BY BRANDY TEMPLETON
For the first time in three years, Scotts Elementary School students got to enjoy the A+ Arts Celebration on Friday.
They had a little help from their big friends at West Iredell High School.
The idea for the celebration came to fruition after Scotts Elementary became an integrated arts school in 2016. Except for the past two years, when the COVID-19 pandemic forced the event to be canceled, the two schools have collaborated to showcase the different arts programs at West for the Scotts students.
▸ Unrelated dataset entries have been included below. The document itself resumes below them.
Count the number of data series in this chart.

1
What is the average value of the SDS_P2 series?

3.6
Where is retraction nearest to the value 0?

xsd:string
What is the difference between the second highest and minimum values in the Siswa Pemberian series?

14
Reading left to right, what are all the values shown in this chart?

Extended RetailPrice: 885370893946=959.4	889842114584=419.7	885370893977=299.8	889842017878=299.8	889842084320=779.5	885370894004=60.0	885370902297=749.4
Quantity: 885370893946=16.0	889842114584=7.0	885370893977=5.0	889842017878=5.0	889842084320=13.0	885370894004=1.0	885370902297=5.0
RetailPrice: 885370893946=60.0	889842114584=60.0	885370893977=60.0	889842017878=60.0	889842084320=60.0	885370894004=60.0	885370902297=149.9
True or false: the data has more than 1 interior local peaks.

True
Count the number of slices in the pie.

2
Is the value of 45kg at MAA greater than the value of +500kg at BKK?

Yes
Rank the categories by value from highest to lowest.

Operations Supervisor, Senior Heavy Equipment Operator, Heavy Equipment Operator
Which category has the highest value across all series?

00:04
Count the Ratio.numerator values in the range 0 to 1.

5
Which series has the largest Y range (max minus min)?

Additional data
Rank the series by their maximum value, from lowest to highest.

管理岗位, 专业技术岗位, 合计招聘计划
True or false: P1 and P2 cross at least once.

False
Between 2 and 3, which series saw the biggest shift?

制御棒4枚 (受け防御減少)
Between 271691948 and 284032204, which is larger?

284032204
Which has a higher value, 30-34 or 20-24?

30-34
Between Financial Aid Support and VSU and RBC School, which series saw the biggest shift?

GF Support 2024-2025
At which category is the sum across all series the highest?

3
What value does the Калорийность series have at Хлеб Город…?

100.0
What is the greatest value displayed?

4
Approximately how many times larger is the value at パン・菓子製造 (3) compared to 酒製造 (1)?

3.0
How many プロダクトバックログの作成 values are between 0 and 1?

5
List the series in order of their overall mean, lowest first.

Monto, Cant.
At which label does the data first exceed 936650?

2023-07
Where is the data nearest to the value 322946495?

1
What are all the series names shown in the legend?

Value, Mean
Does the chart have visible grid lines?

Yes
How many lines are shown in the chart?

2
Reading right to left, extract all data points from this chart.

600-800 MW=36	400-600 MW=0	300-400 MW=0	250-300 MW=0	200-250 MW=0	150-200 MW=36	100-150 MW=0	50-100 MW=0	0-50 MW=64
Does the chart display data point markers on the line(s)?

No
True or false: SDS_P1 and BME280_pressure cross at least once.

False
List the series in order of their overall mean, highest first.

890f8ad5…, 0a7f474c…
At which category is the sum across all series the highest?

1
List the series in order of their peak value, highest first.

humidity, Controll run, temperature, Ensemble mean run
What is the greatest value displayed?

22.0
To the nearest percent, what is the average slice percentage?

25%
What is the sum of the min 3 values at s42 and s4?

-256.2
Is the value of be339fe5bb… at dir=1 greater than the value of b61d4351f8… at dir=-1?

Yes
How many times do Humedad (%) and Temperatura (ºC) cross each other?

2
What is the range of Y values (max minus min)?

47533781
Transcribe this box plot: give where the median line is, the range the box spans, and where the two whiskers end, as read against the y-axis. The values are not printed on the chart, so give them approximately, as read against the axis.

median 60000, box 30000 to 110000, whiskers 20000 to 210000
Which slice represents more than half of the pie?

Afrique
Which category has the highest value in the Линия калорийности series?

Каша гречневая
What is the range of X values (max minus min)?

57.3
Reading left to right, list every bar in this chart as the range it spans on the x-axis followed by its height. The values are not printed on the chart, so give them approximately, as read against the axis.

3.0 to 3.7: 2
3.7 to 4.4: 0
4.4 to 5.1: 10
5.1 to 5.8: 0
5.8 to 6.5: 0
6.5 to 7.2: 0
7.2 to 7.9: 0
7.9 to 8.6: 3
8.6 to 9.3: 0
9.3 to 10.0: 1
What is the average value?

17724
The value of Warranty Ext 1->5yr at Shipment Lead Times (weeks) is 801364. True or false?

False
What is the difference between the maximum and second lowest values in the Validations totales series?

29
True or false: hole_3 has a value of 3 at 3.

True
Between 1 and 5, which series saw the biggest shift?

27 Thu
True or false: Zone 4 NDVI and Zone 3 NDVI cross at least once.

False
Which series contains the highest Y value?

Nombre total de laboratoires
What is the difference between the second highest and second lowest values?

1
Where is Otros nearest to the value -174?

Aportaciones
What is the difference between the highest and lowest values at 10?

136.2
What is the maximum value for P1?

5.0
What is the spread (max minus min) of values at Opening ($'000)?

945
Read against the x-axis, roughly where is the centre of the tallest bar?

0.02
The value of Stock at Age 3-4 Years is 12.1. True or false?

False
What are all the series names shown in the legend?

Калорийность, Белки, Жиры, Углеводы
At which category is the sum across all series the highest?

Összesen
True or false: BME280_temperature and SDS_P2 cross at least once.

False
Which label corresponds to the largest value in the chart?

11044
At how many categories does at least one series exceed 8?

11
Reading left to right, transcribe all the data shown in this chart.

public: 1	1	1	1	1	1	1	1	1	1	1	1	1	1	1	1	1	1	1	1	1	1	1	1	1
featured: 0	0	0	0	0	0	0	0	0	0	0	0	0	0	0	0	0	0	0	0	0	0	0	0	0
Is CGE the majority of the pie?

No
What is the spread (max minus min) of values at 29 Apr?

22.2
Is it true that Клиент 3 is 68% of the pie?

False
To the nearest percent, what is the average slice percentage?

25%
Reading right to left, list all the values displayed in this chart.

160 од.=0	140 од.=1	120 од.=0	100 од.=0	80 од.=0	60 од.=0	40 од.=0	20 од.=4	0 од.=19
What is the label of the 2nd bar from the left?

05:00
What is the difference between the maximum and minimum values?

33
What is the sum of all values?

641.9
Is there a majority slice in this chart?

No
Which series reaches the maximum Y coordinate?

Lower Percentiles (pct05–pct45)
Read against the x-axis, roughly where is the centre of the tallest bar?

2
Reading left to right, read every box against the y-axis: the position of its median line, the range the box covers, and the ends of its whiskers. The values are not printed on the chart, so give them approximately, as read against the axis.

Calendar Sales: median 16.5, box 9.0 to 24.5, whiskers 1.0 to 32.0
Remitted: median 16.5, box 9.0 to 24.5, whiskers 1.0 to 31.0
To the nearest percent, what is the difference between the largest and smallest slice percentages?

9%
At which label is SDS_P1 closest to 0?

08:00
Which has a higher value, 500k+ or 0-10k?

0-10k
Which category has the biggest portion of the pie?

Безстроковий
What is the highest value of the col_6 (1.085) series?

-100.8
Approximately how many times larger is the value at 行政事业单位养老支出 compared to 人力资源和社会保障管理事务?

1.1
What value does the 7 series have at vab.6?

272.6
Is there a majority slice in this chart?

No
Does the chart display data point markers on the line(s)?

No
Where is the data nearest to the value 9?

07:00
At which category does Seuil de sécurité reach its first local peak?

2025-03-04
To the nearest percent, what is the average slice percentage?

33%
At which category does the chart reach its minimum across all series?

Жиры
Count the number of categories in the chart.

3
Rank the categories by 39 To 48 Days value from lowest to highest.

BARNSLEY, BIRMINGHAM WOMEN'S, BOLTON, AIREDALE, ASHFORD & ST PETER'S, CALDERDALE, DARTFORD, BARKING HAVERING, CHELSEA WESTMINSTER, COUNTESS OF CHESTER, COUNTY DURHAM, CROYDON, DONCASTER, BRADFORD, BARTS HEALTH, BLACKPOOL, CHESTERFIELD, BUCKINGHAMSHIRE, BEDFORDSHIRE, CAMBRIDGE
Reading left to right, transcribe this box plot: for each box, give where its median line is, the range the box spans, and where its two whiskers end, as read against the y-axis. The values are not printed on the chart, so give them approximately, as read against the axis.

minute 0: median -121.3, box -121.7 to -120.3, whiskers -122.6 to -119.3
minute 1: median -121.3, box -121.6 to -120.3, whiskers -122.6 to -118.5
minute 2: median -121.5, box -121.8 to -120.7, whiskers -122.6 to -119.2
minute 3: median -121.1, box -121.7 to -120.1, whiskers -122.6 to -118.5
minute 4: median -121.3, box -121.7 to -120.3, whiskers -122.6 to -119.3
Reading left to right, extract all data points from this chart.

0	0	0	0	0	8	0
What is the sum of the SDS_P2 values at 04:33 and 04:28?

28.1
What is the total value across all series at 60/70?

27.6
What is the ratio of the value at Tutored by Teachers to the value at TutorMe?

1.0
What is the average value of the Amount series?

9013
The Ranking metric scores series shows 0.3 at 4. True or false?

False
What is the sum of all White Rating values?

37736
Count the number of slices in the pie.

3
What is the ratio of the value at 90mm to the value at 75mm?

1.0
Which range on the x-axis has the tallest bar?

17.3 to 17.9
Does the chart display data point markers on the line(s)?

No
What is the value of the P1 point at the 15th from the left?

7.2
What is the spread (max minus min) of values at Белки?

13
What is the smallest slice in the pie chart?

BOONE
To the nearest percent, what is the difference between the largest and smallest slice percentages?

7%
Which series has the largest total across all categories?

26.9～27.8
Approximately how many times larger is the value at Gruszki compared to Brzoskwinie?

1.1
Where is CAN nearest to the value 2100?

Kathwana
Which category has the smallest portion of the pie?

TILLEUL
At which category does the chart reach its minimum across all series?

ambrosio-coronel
During the morning, kindergarten through fifth-grade students rotated to different areas, interacting with students in art, band, chorus, and drama classes.
Drama teacher Maggie Hughes brought six of her students from West Iredell to participate in theater exercises.
“If you like to pretend, be silly, or be loud, that’s what theater is,” she told the Scotts students.
Second-graders giggled while trying to say the “Peter Piper” and “Woodchuck” rhymes.
They enjoyed singing about a moose drinking juice and Bob in the button factory.
Band director Chad Evans brought his drum line to get students excited about band. He talked about all the different instruments used in band and then allowed the Scotts students to try their hand at drumming.
“The drum line is probably the most exciting part,” Evans shared. “They’re the ones that make you want to dance and move around.”
Kindergarten students enjoyed hitting on the bass, snare, and tenor drums until it was time to rotate to the next area.
In Ms. “B’s” music room, fifth-graders tapped their hands and feet to Smashmouth’s “All Star” before a stop in Amanda Prevette’s art classroom.
While there, students used pieces of torn construction paper to imitate artist Jean Arp. Another treat for the children was singing with chorus students from West Iredell teacher Tara Pass’ classes.
Around 20 students led small-group efforts broke into groups to teach students voice warm-ups and the words to a song in Swahili.
Instructional facilitator Lashon Lee thought WIHS students did a terrific job interacting with the young students.
“They did a great job,” she said.
Scotts Principal Susan Fail was also pleased.
“I think with the A+ school team planning it out with WIHS it was a success,” she said. “I went to every grade level at every area to watch.”
Fail said the students seemed happy to participate.
“Even the fifth-graders seemed engaged,” she said.
And she enjoyed having the high school students around too.
“One student got down on his knees,” she said. “It seemed like they were trying to be little too.”